Example 5: Create a Dictionary from Two Lists
Dictionary comprehension can combine values from different lists into one dictionary.
keys = ["name", "age", "city"]
values = ["Alice", 25, "London"]
result = {keys[i]: values[i] for i in range(len(keys))}
print(result)
# Output:
{'name': 'Alice', 'age': 25, 'city': 'London'}
Explanation: The loop uses the index position to match each key with its related value. This is useful when keys and values are stored separately.
Example 6: Filter a Dictionary Based on Values
Dictionary comprehension can also create a smaller dictionary by filtering out unwanted items.

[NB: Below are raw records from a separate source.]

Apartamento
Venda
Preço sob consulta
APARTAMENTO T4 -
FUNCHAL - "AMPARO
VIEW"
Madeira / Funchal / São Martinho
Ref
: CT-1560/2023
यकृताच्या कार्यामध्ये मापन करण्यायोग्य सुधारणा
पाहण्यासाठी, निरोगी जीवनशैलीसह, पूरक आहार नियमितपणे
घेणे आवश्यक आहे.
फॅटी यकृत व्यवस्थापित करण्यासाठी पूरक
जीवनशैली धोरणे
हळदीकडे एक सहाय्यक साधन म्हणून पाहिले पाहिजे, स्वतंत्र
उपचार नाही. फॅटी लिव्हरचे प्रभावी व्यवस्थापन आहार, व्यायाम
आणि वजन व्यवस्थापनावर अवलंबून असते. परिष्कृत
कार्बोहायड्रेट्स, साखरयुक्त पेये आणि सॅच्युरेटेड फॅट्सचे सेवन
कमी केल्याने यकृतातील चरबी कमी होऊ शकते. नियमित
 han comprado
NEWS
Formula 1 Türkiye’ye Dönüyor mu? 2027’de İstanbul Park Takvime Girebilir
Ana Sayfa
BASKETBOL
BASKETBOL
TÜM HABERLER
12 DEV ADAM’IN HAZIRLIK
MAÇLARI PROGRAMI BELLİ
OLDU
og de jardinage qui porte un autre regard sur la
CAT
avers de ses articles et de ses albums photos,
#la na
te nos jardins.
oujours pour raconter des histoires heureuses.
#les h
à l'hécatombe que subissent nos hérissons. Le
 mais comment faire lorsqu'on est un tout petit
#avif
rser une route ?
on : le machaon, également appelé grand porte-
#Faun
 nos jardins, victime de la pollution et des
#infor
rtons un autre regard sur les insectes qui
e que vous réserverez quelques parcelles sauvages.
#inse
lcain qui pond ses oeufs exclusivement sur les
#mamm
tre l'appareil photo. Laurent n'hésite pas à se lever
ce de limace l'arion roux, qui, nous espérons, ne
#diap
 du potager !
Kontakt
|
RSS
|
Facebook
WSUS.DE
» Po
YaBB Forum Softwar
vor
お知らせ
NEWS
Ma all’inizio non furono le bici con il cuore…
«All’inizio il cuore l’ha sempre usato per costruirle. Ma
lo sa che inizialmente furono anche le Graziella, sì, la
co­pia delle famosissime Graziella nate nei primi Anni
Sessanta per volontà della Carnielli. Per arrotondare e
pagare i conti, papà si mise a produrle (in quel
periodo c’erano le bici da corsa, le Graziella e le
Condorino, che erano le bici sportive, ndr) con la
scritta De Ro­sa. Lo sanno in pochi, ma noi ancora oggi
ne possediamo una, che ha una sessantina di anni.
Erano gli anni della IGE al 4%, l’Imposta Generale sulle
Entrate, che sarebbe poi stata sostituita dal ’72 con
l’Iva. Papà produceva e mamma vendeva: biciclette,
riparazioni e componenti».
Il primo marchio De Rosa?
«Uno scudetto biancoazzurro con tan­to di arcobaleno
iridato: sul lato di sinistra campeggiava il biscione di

marks = {"Alice": 85, "Bob": 45, "Charlie": 72}
passed_students = {name: mark for name, mark in marks.items() if mark >= 50}
print(passed_students)
# Output:
{'Alice': 85, 'Charlie': 72}
Explanation: The condition keeps only students with marks greater than or equal to 50. Bob is removed because his mark is below 50.
Use Cases: Dictionary Comprehension
Here are some common real-world use cases where Python dictionary comprehension is widely used:
- Creating dictionaries from lists or ranges in a single line
- Generating values like squares, cubes, or other calculations
- Filtering data based on conditions (e.g., even numbers, valid values)
- Transforming values such as changing case or format
- Swapping keys and values in a dictionary
- Converting or cleaning data in APIs and web applications
Key Takeaways: Dictionary Comprehension
Before wrapping up, here are the key points to remember about Python dictionary comprehension:
- Dictionary comprehension provides a short and clean way to create dictionaries.
- It reduces the need for long loops and repeated assignments.
- You can generate key-value pairs dynamically in a single line.
- It supports conditions for filtering and transforming data.
- It is commonly used for data cleaning, transformation, and quick dictionary creation.